I peered around the corner to see Evan in a face-off. He was MAD. Not sad-mad, poor-me baby’s mad. Toddler mad. Effing mad. Frigging-stoopidhead mad.

He swung round to glare at me, quite wild-eyed with fury. “AAAAARRRRGGGHH!!!” he screamed, locking eyes with me, baring teeth and stamping feet. He swirled around with another “AAARRGGGGHH!!” and bit the side of the basket. Take THAT! And another kick. And THAT!

He ran circles around the room, whacking everything within arms’ reach. Back to the basket, one more leg over the side, one more upend and one more “AAARRRRRRGGGHHH!”

Then, depleted, he collapsed on the floor and looked at me, panting and seething.
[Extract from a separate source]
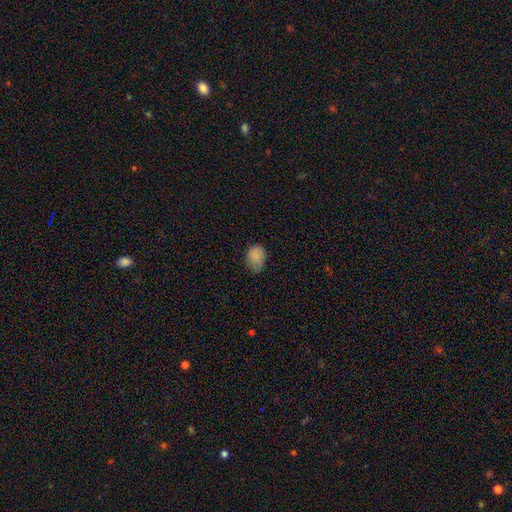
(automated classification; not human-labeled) The model was most divided on "merging": none: 57%, minor disturbance: 34%, major disturbance: 7%, merger: 1%. More confident: smooth or featured — smooth (85%); how rounded — in between (66%).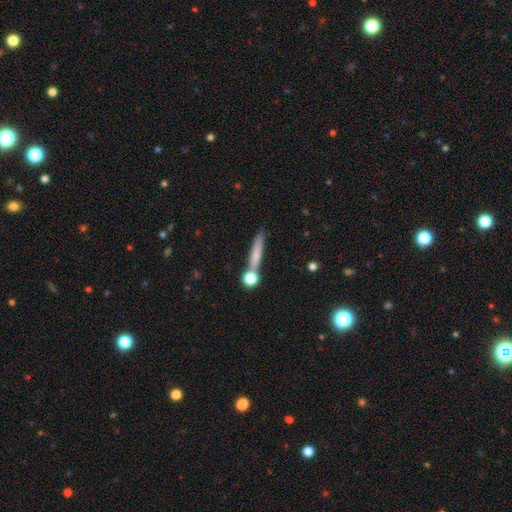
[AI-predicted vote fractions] Smooth or featured? smooth (66%)
How rounded? cigar-shaped (87%)
Merging? none (70%)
A strange feeling, a new vibration to process. I have this energy.. and I have to get rid of it.. it’s going to be messy.. stand back, and don’t you dare get in my way.

This is some dark and inevitable stuff. I knew it was coming, but haven’t had to think of it until now. What if another kid’s on the receiving end? I’m sure it will happen, and I will be duly mortified.

Trouble is, I have absolutely no clue what to do. None. Do I ignore it, as long as no one is within flailing range? Grab him and hold him until he calms? Distract? Empathize? Mimic? Show him how silly his ARRRGGGHs sound? Try to make him laugh? Dump him in the playpen and leave the room until he gets hold of himself?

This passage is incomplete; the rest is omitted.